**TRY IT:** Return each record verbatim, images excluded.

**DATA FOR ANALYSIS:**
= = = =

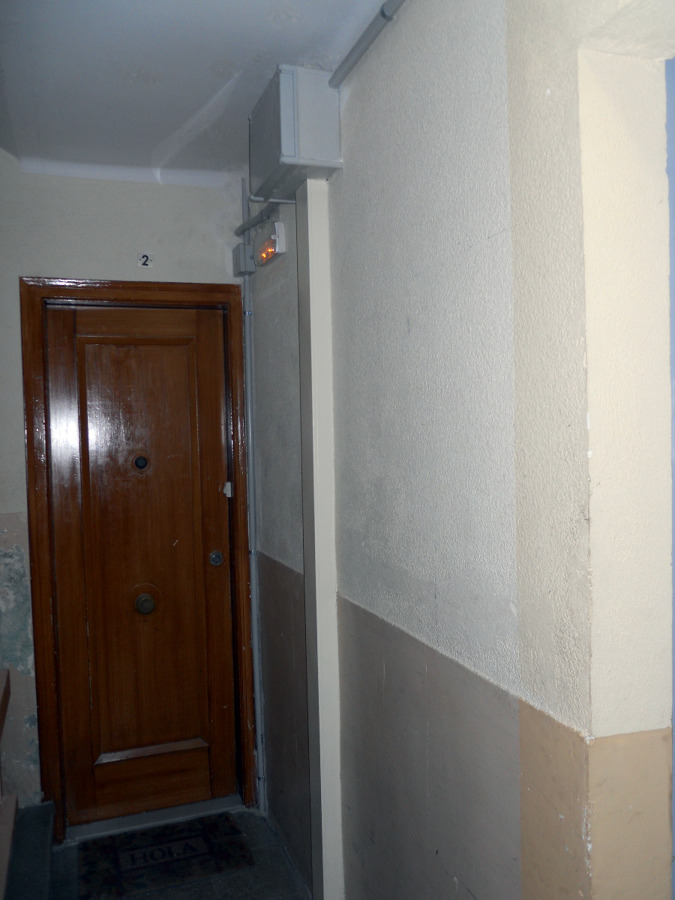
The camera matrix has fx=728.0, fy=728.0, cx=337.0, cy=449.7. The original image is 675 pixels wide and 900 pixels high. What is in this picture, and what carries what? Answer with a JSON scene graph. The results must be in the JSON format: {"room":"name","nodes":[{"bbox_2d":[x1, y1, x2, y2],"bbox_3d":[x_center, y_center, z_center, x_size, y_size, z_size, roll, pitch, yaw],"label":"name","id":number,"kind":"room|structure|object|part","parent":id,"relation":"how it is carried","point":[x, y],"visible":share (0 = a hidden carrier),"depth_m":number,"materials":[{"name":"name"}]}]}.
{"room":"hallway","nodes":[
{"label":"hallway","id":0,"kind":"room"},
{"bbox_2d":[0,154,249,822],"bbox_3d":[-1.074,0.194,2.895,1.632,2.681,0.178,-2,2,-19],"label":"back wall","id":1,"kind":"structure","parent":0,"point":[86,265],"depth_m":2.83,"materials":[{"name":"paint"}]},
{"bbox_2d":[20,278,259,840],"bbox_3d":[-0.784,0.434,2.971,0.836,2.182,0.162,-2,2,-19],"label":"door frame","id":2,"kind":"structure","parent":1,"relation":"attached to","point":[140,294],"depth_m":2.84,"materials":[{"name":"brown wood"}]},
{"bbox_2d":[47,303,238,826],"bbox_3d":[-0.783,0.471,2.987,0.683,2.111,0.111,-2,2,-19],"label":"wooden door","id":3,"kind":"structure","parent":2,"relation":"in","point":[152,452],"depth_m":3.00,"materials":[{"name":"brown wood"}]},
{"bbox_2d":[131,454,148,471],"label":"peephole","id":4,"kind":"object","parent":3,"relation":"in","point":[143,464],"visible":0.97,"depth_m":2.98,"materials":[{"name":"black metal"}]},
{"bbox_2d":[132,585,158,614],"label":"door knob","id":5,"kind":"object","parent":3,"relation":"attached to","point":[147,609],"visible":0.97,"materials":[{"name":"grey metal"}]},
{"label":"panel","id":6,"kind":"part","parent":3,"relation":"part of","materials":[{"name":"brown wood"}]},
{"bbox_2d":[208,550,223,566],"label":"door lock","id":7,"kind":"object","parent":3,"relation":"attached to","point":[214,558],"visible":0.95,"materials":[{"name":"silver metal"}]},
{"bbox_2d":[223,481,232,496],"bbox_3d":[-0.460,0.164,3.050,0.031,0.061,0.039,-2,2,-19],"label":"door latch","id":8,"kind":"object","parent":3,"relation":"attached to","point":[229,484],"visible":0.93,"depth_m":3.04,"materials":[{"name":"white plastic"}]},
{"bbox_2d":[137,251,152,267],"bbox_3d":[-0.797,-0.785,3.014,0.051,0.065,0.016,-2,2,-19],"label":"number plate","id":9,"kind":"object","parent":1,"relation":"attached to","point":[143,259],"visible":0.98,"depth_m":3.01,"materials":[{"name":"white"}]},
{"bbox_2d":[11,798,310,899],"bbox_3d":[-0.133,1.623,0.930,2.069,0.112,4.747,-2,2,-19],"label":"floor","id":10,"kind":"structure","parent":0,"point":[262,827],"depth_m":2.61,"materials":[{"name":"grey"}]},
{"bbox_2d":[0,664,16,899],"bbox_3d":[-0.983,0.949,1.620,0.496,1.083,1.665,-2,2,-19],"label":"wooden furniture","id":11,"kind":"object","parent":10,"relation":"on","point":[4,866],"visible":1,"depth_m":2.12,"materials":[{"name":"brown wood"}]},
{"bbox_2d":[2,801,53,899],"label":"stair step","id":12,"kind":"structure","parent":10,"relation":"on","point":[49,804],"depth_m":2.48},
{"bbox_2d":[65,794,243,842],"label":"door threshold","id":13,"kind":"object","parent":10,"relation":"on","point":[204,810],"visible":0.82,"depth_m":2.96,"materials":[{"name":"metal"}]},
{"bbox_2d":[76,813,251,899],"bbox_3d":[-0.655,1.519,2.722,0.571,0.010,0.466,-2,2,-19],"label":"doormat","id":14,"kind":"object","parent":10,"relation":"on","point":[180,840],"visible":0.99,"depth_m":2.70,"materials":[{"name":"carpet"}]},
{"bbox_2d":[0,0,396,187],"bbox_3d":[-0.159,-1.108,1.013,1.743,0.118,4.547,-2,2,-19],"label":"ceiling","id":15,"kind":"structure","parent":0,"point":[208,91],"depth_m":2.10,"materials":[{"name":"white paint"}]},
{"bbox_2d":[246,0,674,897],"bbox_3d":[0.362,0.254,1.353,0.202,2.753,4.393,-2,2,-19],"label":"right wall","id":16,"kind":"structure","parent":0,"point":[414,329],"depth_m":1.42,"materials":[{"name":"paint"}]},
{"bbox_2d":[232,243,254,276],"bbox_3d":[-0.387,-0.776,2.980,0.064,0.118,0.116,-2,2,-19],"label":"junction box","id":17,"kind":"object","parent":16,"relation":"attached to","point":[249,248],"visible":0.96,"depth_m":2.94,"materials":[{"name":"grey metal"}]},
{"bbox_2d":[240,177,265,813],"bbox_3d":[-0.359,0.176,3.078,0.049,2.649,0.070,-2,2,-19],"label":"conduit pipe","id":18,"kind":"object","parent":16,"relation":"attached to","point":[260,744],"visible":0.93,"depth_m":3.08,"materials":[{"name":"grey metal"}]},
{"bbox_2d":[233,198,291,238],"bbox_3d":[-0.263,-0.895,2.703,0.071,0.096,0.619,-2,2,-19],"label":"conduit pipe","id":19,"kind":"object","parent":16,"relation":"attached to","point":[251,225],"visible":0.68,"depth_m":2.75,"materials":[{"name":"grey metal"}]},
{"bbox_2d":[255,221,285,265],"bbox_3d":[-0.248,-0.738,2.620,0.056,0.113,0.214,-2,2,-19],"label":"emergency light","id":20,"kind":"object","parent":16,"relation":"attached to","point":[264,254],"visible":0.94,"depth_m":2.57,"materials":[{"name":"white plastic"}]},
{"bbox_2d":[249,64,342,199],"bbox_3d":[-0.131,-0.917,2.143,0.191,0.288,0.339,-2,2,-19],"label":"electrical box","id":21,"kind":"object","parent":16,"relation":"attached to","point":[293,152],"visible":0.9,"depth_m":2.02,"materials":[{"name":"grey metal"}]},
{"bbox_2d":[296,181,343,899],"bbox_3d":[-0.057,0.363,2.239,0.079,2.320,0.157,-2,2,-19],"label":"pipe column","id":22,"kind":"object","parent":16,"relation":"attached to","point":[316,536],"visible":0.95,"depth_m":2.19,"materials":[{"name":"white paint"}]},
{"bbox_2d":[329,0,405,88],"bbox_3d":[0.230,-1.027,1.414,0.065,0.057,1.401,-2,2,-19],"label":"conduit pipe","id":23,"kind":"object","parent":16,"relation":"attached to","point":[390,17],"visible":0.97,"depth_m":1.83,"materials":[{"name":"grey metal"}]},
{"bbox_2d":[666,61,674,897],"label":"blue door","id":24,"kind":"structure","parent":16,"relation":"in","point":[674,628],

= = = =

**SOLUTION:**
The camera matrix has fx=728.0, fy=728.0, cx=337.0, cy=449.7. The original image is 675 pixels wide and 900 pixels high. What is in this picture, and what carries what? Answer with a JSON scene graph. The results must be in the JSON format: {"room":"name","nodes":[{"bbox_2d":[x1, y1, x2, y2],"bbox_3d":[x_center, y_center, z_center, x_size, y_size, z_size, roll, pitch, yaw],"label":"name","id":number,"kind":"room|structure|object|part","parent":id,"relation":"how it is carried","point":[x, y],"visible":share (0 = a hidden carrier),"depth_m":number,"materials":[{"name":"name"}]}]}.
{"room":"hallway","nodes":[
{"label":"hallway","id":0,"kind":"room"},
{"bbox_2d":[0,154,249,822],"bbox_3d":[-1.074,0.194,2.895,1.632,2.681,0.178,-2,2,-19],"label":"back wall","id":1,"kind":"structure","parent":0,"point":[86,265],"depth_m":2.83,"materials":[{"name":"paint"}]},
{"bbox_2d":[20,278,259,840],"bbox_3d":[-0.784,0.434,2.971,0.836,2.182,0.162,-2,2,-19],"label":"door frame","id":2,"kind":"structure","parent":1,"relation":"attached to","point":[140,294],"depth_m":2.84,"materials":[{"name":"brown wood"}]},
{"bbox_2d":[47,303,238,826],"bbox_3d":[-0.783,0.471,2.987,0.683,2.111,0.111,-2,2,-19],"label":"wooden door","id":3,"kind":"structure","parent":2,"relation":"in","point":[152,452],"depth_m":3.00,"materials":[{"name":"brown wood"}]},
{"bbox_2d":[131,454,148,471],"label":"peephole","id":4,"kind":"object","parent":3,"relation":"in","point":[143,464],"visible":0.97,"depth_m":2.98,"materials":[{"name":"black metal"}]},
{"bbox_2d":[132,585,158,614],"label":"door knob","id":5,"kind":"object","parent":3,"relation":"attached to","point":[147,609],"visible":0.97,"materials":[{"name":"grey metal"}]},
{"label":"panel","id":6,"kind":"part","parent":3,"relation":"part of","materials":[{"name":"brown wood"}]},
{"bbox_2d":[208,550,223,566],"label":"door lock","id":7,"kind":"object","parent":3,"relation":"attached to","point":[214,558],"visible":0.95,"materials":[{"name":"silver metal"}]},
{"bbox_2d":[223,481,232,496],"bbox_3d":[-0.460,0.164,3.050,0.031,0.061,0.039,-2,2,-19],"label":"door latch","id":8,"kind":"object","parent":3,"relation":"attached to","point":[229,484],"visible":0.93,"depth_m":3.04,"materials":[{"name":"white plastic"}]},
{"bbox_2d":[137,251,152,267],"bbox_3d":[-0.797,-0.785,3.014,0.051,0.065,0.016,-2,2,-19],"label":"number plate","id":9,"kind":"object","parent":1,"relation":"attached to","point":[143,259],"visible":0.98,"depth_m":3.01,"materials":[{"name":"white"}]},
{"bbox_2d":[11,798,310,899],"bbox_3d":[-0.133,1.623,0.930,2.069,0.112,4.747,-2,2,-19],"label":"floor","id":10,"kind":"structure","parent":0,"point":[262,827],"depth_m":2.61,"materials":[{"name":"grey"}]},
{"bbox_2d":[0,664,16,899],"bbox_3d":[-0.983,0.949,1.620,0.496,1.083,1.665,-2,2,-19],"label":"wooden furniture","id":11,"kind":"object","parent":10,"relation":"on","point":[4,866],"visible":1,"depth_m":2.12,"materials":[{"name":"brown wood"}]},
{"bbox_2d":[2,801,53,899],"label":"stair step","id":12,"kind":"structure","parent":10,"relation":"on","point":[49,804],"depth_m":2.48},
{"bbox_2d":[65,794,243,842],"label":"door threshold","id":13,"kind":"object","parent":10,"relation":"on","point":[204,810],"visible":0.82,"depth_m":2.96,"materials":[{"name":"metal"}]},
{"bbox_2d":[76,813,251,899],"bbox_3d":[-0.655,1.519,2.722,0.571,0.010,0.466,-2,2,-19],"label":"doormat","id":14,"kind":"object","parent":10,"relation":"on","point":[180,840],"visible":0.99,"depth_m":2.70,"materials":[{"name":"carpet"}]},
{"bbox_2d":[0,0,396,187],"bbox_3d":[-0.159,-1.108,1.013,1.743,0.118,4.547,-2,2,-19],"label":"ceiling","id":15,"kind":"structure","parent":0,"point":[208,91],"depth_m":2.10,"materials":[{"name":"white paint"}]},
{"bbox_2d":[246,0,674,897],"bbox_3d":[0.362,0.254,1.353,0.202,2.753,4.393,-2,2,-19],"label":"right wall","id":16,"kind":"structure","parent":0,"point":[414,329],"depth_m":1.42,"materials":[{"name":"paint"}]},
{"bbox_2d":[232,243,254,276],"bbox_3d":[-0.387,-0.776,2.980,0.064,0.118,0.116,-2,2,-19],"label":"junction box","id":17,"kind":"object","parent":16,"relation":"attached to","point":[249,248],"visible":0.96,"depth_m":2.94,"materials":[{"name":"grey metal"}]},
{"bbox_2d":[240,177,265,813],"bbox_3d":[-0.359,0.176,3.078,0.049,2.649,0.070,-2,2,-19],"label":"conduit pipe","id":18,"kind":"object","parent":16,"relation":"attached to","point":[260,744],"visible":0.93,"depth_m":3.08,"materials":[{"name":"grey metal"}]},
{"bbox_2d":[233,198,291,238],"bbox_3d":[-0.263,-0.895,2.703,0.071,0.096,0.619,-2,2,-19],"label":"conduit pipe","id":19,"kind":"object","parent":16,"relation":"attached to","point":[251,225],"visible":0.68,"depth_m":2.75,"materials":[{"name":"grey metal"}]},
{"bbox_2d":[255,221,285,265],"bbox_3d":[-0.248,-0.738,2.620,0.056,0.113,0.214,-2,2,-19],"label":"emergency light","id":20,"kind":"object","parent":16,"relation":"attached to","point":[264,254],"visible":0.94,"depth_m":2.57,"materials":[{"name":"white plastic"}]},
{"bbox_2d":[249,64,342,199],"bbox_3d":[-0.131,-0.917,2.143,0.191,0.288,0.339,-2,2,-19],"label":"electrical box","id":21,"kind":"object","parent":16,"relation":"attached to","point":[293,152],"visible":0.9,"depth_m":2.02,"materials":[{"name":"grey metal"}]},
{"bbox_2d":[296,181,343,899],"bbox_3d":[-0.057,0.363,2.239,0.079,2.320,0.157,-2,2,-19],"label":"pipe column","id":22,"kind":"object","parent":16,"relation":"attached to","point":[316,536],"visible":0.95,"depth_m":2.19,"materials":[{"name":"white paint"}]},
{"bbox_2d":[329,0,405,88],"bbox_3d":[0.230,-1.027,1.414,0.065,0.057,1.401,-2,2,-19],"label":"conduit pipe","id":23,"kind":"object","parent":16,"relation":"attached to","point":[390,17],"visible":0.97,"depth_m":1.83,"materials":[{"name":"grey metal"}]},
{"bbox_2d":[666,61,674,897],"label":"blue door","id":24,"kind":"structure","parent":16,"relation":"in","point":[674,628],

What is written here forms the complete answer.